As she left the room, she realised she had not told him her purpose in wanting to know. That was perhaps intentional. She was not yet ready to share the ephemeral idea.
—●—●—●—●—
In the end, it was not until late at night when she crept down to the kitchen that she had a chance to read Erik's letter. Her hands shook slightly as she unfolded the paper and found the line where she had left off.
I realise that there was much I did not say to you. And as a result, you wouldn't know, would you? I have begun this letter many times already. The floor is covered with failed attempts. Forgive me, my dear: I am afraid I still do not know how to express these things with words, even in my own thoughts. They present to me as music. I could tell you that you are nothing like the sun, nor the moon. But no one would understand what I mean by that, would they? I am afraid it may not even sound like a compliment, which, I assure you, it is. So the only thing I can say, dear Éponine, is that you know where I am to be found, and I long to see you again. Perhaps when it is you that is here, and not an irritating, insufferable, blank piece of paper, I can make you understand. Yours devotedly and despondently, Erik
Éponine clasped the letter to her chest. He had not eaten or slept very much at all, had he? What had he been doing, all this time? Had he been pouring his emotions into the organ, as he'd done when she tried to unmask him? Or had he simply been sitting dejectedly, doing, as he said in his letter "a lot of thinking"? She hoped that when Kazem gave him the address, he had also been able to convince him to eat something, and perhaps to sleep.
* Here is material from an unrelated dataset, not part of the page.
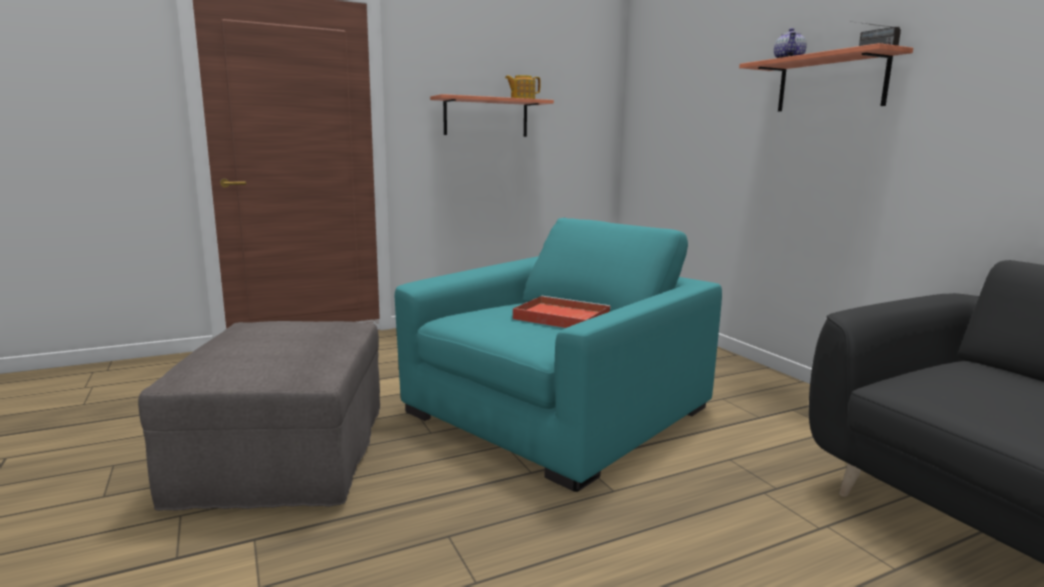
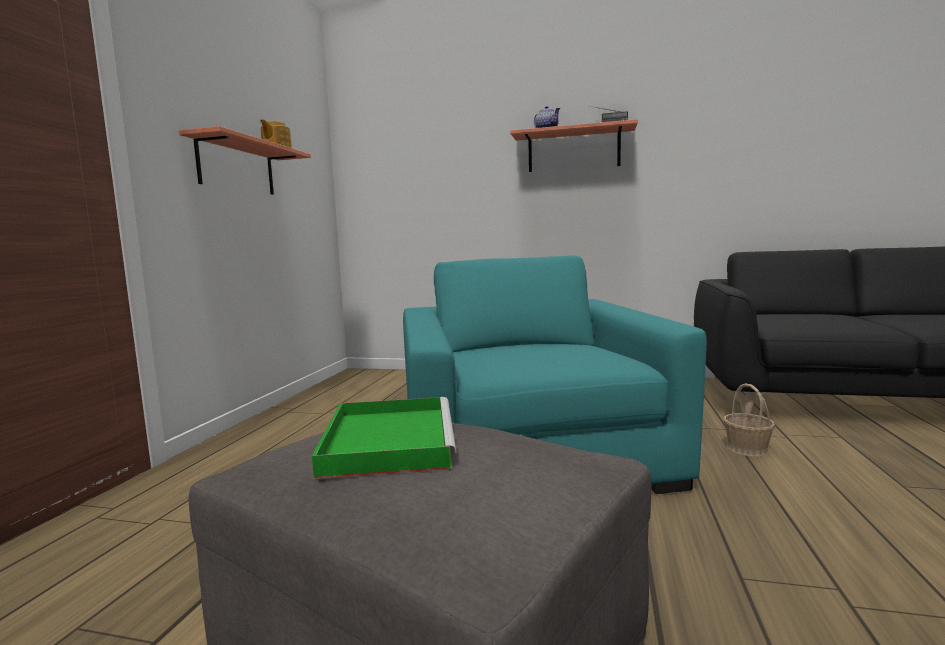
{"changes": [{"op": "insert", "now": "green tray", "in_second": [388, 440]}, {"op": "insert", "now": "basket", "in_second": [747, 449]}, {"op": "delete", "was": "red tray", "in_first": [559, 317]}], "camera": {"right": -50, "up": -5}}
But she was not going to hold her breath, and she would not feel easy until she could ensure for herself that he was cared for.
Erik was right. There was much that had not been said between them. As much as she talked, she had still never managed to say the simplest, most important words. And though she did not dare hope too desperately, his frustrated attempt to capture his feelings in his letter were enough for her to allow herself to contemplate that he might also feel the same.
There was only one thing to do.
A/N: No one is allowed to tell Éponine how much time he spent just laying on the floor, okay?